En santé mondiale, cette coalition réapparaît sous une forme moderne : des entrepreneurs moraux qui militent pour la vertu universelle et la pureté institutionnelle, rejoints par des acteurs qui bénéficient matériellement ou en termes de réputation des règles qui en découlent. Mais il existe un troisième participant, souvent négligé : le bureaucrate. Qu'ils soient au sein des secrétariats de l'OMS ou des organes conventionnels internationaux, les bureaucrates deviennent les gardiens de la réglementation et de son aura morale. Au fil du temps, leurs motivations peuvent subtilement passer de la défense de l'intérêt public à la préservation et à l'élargissement de leur mandat institutionnel.
Cet essai explore l'interaction de ces trois forces – les baptistes, les contrebandiers et les bureaucrates – au sein de la gouvernance sanitaire mondiale. Il examine la Convention-cadre de l'OMS pour la lutte antitabac (CCLAT) comme un exemple révélateur, puis examine comment des tendances similaires émergent dans le projet de traité sur la pandémie. L'analyse soutient que la certitude morale, la dépendance aux donateurs et l'auto-préservation bureaucratique se combinent souvent pour produire des régimes de santé mondiale rigides, exclusifs et parfois contre-productifs. L'enjeu n'est pas de rejeter la coopération mondiale, mais de la concevoir de manière à résister à ces incitations et à rester sensible aux données probantes et à la responsabilité.
Contrebandiers et baptistes dans la santé mondiale
La dynamique « contrebandiers et baptistes » a été décrite pour la première fois dans le contexte de la prohibition de l'alcool aux États-Unis : les réformateurs moraux (les baptistes) ont réclamé l'interdiction de la vente d'alcool le dimanche afin de protéger la vertu publique, tandis que les distillateurs illégaux (les contrebandiers) ont discrètement soutenu ces mêmes restrictions, car elles réduisaient la concurrence. Ensemble, ils ont soutenu une réglementation que chaque groupe souhaitait pour des raisons différentes.
En santé mondiale, la même coalition apparaît fréquemment. Les « Baptistes » sont les défenseurs de la morale : militants de santé publique, fondations et ONG de défense des droits qui promeuvent des réglementations formulées dans un langage éthique universel : éradication du tabac, fin de l’obésité, enrayement des pandémies. Leurs arguments font souvent appel à la responsabilité collective et à l’urgence morale. Ils mobilisent l’attention, génèrent une légitimité et fournissent l’énergie morale dont dépendent les institutions internationales.
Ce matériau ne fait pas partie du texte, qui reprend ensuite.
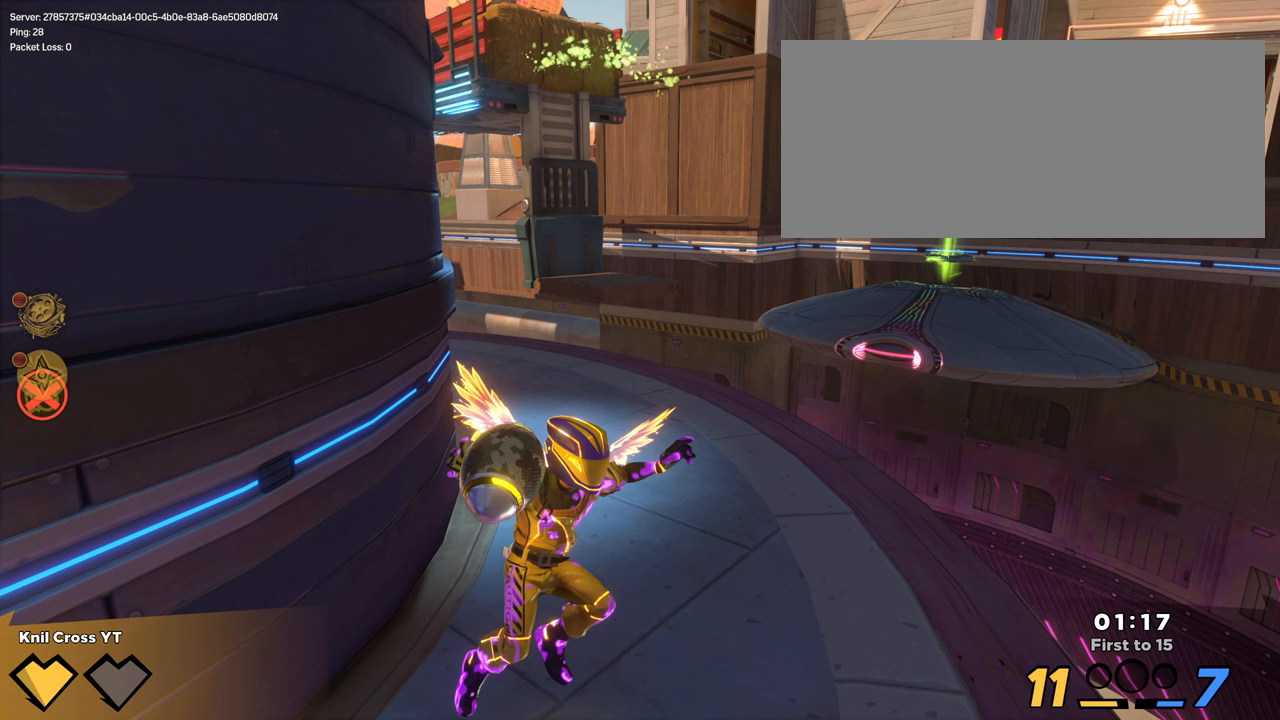
{"keys": ["shift", "w"], "mouse": [], "events": []}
Les « contrebandiers » sont les acteurs économiques et bureaucratiques qui bénéficient matériellement ou stratégiquement de ces mêmes campagnes. Parmi eux figurent les entreprises pharmaceutiques qui profitent des interventions obligatoires, les gouvernements qui acquièrent un prestige moral grâce à leur leadership dans les négociations de traités, et les organisations donatrices qui étendent leur influence grâce à des financements ciblés. L'adéquation entre attrait moral et intérêt matériel confère aux projets réglementaires leur durabilité – et leur opacité.
Contrairement aux débats de politique nationale, la réglementation sanitaire mondiale s'exerce loin de tout contrôle démocratique direct. Elle est négociée par des diplomates et soutenue par des bureaucraties internationales qui ne rendent compte qu'indirectement aux électeurs. Cette distance permet à la coalition Bootleggers-Baptistes d'opérer avec moins de frictions. Les Baptistes apportent une légitimité morale ; les Bootleggers fournissent les ressources et la couverture politique. Les réglementations qui en résultent sont difficiles à contester, même lorsque les données évoluent ou que des conséquences imprévues apparaissent.
Les bureaucrates et les incitations institutionnelles
À ce duo familier s'ajoute un troisième acteur : le bureaucrate. Les bureaucrates des organisations internationales ne sont ni de purs défenseurs de la morale ni des avides de profit. Pourtant, leurs motivations sont spécifiques et façonnées par la survie institutionnelle. À mesure que les organisations se développent, elles développent des missions, des hiérarchies et une réputation qu'il faut préserver. Ils doivent constamment démontrer leur pertinence aux donateurs et aux États membres, ce qui implique souvent de lancer des initiatives visibles, des campagnes mondiales et de nouvelles réglementations.
Cette tendance crée ce qu’on pourrait appeler dérive de mission avec couverture moraleLes programmes s'étendent au-delà de leur mandat initial, car de nouveaux mandats justifient financement et prestige. Le succès interne se mesure moins aux résultats qu'à la continuité : nouvelles conférences, nouveaux cadres, nouvelles déclarations signées. L'émergence d'une coordination mondiale devient un objectif en soi.
Les bureaucraties développent également leurs propres « économies morales ». Le personnel s'identifie à la vertu de l'institution, renforçant ainsi une culture de rectitude et de résistance à la dissidence. La critique est réinterprétée comme une opposition au progrès. Au fil du temps, une organisation qui a débuté comme un forum de coopération fondée sur des données probantes peut se transformer en une entreprise morale autoréférentielle, récompensant le conformisme et sanctionnant les écarts.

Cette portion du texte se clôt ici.